Sulla delicata questione dello stabilimento ex Ilva di Taranto, l’UDC rompe il silenzio e interviene per voce del consigliere comunale Emiliano Messina, che critica la scelta del sindaco Piero Bitetti di incontrare da solo il ministro Adolfo Urso, senza aver coinvolto preventivamente le altre forze politiche locali.
«Lo stabilimento ex Ilva di Taranto è da sempre al centro di tensioni tra la tutela della salute e la salvaguardia dei posti di lavoro, e nessun governo finora è riuscito a trovare un equilibrio», afferma Messina. «Il risultato è che i tarantini continuano a pagare con gravi conseguenze sanitarie, mentre migliaia di lavoratori sono in cassa integrazione».
Il consigliere dell’Unione di Centro riconosce che una chiusura immediata dello stabilimento non sia realistica, vista l’assenza di valide alternative occupazionali, ma insiste sulla necessità di una svolta ecologica concreta, basata su decarbonizzazione e riduzione dell’inquinamento.
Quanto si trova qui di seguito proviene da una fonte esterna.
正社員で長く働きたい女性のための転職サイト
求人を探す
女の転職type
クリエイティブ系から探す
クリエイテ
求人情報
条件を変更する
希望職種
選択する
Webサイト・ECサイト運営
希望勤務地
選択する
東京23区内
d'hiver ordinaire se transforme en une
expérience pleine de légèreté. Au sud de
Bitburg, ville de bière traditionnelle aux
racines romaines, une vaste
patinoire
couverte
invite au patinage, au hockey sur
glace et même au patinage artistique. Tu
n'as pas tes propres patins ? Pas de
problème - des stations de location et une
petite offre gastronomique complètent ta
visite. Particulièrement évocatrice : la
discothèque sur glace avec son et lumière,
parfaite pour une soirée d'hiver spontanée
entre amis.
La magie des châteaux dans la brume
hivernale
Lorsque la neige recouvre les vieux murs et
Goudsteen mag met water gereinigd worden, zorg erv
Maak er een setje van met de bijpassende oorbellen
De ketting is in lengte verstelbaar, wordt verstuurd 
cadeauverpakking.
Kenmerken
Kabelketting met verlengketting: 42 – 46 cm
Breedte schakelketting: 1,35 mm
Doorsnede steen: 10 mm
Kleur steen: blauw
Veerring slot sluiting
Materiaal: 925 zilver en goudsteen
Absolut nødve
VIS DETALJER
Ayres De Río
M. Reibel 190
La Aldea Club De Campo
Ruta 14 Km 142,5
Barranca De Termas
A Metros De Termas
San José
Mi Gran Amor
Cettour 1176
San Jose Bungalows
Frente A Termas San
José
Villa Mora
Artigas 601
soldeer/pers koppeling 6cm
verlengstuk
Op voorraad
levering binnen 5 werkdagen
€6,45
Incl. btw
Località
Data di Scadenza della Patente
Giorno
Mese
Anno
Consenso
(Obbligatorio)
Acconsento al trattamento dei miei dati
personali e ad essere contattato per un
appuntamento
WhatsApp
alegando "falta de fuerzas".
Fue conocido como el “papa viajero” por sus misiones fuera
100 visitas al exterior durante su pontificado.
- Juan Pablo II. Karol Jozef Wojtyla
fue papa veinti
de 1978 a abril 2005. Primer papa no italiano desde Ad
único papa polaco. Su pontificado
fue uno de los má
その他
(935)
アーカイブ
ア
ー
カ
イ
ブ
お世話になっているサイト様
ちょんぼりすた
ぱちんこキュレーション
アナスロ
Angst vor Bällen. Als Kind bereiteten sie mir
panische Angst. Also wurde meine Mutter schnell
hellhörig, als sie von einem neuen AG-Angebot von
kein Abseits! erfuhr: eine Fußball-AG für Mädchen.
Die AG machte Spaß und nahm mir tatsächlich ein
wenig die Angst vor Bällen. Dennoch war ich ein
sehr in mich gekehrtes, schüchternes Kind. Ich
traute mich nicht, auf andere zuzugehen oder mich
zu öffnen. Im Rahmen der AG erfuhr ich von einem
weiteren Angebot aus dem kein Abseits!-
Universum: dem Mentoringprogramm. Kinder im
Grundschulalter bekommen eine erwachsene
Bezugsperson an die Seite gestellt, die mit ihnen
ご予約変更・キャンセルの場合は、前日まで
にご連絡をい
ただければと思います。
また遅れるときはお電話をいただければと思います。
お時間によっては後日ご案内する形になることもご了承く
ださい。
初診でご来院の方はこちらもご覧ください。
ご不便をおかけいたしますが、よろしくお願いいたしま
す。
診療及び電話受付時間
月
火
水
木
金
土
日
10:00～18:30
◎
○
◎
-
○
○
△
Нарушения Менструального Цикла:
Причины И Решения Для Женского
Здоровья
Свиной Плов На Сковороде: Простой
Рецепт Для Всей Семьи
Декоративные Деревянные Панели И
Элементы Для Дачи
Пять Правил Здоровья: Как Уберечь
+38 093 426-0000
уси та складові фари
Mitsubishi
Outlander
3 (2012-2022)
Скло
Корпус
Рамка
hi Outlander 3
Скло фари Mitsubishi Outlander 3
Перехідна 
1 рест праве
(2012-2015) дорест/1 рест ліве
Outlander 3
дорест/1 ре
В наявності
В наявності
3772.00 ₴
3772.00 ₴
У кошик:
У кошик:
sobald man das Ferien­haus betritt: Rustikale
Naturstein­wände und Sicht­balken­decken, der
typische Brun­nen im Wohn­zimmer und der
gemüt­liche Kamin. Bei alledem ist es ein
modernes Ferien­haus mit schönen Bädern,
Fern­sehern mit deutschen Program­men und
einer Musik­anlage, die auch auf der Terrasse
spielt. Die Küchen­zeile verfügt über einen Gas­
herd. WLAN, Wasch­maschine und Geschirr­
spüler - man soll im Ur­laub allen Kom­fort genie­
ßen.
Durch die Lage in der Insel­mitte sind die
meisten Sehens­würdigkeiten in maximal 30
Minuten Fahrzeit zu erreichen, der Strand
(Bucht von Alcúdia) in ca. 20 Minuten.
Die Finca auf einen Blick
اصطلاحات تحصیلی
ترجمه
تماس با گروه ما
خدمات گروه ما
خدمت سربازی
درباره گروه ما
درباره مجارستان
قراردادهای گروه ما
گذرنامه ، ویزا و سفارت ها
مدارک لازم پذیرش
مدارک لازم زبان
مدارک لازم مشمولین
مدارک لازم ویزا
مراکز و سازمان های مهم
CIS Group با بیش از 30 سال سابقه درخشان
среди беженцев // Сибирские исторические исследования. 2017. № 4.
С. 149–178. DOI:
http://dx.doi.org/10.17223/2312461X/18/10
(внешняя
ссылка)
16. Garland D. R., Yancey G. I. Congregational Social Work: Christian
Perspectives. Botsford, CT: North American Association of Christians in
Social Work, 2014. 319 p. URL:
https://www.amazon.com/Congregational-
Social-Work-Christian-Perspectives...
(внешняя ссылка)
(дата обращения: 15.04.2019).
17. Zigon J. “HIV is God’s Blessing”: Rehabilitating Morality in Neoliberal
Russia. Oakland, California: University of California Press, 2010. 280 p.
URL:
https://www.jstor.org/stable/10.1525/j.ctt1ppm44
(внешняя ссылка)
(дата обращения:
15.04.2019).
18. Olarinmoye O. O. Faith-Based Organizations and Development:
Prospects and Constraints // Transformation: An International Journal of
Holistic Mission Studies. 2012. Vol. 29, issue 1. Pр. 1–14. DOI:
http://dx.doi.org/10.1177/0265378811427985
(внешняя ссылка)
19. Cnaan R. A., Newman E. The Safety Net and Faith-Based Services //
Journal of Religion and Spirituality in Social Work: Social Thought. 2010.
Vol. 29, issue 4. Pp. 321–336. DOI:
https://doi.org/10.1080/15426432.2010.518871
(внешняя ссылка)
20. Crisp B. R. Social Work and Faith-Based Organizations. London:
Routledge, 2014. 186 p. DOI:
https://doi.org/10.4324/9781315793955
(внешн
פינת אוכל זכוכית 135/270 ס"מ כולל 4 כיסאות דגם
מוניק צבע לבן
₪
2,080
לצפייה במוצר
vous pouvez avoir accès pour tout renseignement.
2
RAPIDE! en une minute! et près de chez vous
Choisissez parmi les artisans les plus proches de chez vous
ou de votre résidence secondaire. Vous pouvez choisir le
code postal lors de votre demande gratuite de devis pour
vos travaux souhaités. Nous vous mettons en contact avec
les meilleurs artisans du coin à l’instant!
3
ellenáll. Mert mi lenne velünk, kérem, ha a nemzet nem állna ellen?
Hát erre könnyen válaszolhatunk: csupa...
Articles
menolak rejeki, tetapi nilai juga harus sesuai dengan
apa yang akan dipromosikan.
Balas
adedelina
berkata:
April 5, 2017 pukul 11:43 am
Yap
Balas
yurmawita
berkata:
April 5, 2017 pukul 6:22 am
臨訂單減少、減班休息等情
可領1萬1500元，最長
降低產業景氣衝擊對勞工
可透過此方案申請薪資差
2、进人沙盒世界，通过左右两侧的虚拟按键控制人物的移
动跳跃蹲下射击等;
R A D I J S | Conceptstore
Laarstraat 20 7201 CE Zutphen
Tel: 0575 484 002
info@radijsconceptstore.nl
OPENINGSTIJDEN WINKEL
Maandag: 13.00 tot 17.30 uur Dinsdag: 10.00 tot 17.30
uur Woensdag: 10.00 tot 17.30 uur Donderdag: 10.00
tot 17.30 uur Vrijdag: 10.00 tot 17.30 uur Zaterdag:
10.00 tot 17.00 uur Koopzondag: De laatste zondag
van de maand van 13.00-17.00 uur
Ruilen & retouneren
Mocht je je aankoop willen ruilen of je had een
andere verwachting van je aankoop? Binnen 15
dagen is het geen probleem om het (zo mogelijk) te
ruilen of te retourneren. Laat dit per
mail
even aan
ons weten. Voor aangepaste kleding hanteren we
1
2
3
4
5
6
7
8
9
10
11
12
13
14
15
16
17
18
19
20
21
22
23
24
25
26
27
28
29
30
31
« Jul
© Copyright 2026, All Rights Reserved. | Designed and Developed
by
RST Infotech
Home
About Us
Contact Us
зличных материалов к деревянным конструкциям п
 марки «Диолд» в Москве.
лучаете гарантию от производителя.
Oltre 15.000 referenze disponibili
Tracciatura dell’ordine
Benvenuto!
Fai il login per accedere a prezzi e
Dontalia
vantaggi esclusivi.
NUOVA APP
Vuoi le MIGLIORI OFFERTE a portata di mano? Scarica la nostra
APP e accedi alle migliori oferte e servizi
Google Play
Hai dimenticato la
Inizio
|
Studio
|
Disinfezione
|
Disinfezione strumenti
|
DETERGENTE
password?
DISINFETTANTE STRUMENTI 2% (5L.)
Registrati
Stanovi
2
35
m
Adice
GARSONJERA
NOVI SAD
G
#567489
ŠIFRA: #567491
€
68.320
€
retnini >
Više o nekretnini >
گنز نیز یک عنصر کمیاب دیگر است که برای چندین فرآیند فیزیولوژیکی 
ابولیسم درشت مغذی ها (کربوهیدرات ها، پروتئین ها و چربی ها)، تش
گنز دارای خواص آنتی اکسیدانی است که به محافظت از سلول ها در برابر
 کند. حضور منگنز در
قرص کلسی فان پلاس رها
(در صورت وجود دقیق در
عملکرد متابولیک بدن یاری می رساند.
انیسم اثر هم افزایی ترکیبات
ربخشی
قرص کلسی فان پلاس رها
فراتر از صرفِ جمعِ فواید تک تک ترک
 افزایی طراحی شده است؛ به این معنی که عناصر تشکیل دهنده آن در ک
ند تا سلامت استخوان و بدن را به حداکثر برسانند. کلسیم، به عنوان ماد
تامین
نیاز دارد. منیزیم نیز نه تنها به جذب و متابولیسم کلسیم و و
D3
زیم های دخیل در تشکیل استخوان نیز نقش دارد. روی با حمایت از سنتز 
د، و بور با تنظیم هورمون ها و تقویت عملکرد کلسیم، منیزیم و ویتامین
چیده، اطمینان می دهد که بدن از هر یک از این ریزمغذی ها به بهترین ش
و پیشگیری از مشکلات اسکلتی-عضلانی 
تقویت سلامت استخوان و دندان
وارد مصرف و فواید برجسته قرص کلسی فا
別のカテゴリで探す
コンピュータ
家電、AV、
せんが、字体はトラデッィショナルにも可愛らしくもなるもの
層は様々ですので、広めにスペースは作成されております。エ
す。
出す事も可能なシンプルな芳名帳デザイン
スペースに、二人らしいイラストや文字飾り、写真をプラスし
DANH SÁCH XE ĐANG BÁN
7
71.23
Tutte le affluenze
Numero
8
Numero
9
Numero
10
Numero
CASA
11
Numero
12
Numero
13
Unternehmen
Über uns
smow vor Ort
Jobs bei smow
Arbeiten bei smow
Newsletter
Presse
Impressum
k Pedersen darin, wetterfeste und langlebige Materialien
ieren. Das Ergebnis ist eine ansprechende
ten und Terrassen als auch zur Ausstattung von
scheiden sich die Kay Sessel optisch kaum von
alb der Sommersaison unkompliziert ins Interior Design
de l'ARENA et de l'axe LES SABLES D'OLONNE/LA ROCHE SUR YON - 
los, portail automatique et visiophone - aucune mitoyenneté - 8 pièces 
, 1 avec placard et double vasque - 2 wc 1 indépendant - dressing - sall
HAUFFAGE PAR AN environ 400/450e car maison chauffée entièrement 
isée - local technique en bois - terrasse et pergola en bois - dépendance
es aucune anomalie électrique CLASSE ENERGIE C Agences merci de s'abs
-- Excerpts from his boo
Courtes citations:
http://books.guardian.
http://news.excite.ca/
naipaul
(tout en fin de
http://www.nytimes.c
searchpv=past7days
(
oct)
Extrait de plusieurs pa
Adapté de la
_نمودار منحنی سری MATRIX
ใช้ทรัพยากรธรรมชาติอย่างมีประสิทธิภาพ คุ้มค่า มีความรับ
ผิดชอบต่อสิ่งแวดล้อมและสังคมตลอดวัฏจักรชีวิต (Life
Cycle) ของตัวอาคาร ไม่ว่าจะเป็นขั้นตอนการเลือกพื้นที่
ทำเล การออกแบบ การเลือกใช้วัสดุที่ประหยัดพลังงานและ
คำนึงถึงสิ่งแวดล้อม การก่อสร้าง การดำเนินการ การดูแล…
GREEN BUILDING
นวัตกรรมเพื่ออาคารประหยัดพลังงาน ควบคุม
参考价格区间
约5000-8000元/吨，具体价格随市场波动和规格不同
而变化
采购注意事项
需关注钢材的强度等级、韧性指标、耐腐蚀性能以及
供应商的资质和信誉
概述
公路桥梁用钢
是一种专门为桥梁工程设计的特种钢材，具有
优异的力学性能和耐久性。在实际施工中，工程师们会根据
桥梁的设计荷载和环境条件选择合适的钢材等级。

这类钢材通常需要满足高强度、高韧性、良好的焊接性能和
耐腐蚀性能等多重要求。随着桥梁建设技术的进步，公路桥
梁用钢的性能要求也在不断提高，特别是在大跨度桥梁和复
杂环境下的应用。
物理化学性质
«Dopo tante promesse disattese – continua – è il momento di definire un piano serio per la transizione ecologica. Ma per riuscirci serve una classe politica unita. Il confronto tra il sindaco Bitetti e il ministro Urso avrebbe dovuto essere preceduto da un dialogo con tutte le forze del territorio. Non è stato un gesto responsabile».
Messina invoca una governance condivisa, capace di unire salute pubblica, ambiente e lavoro in una strategia concreta e partecipata per il futuro di Taranto.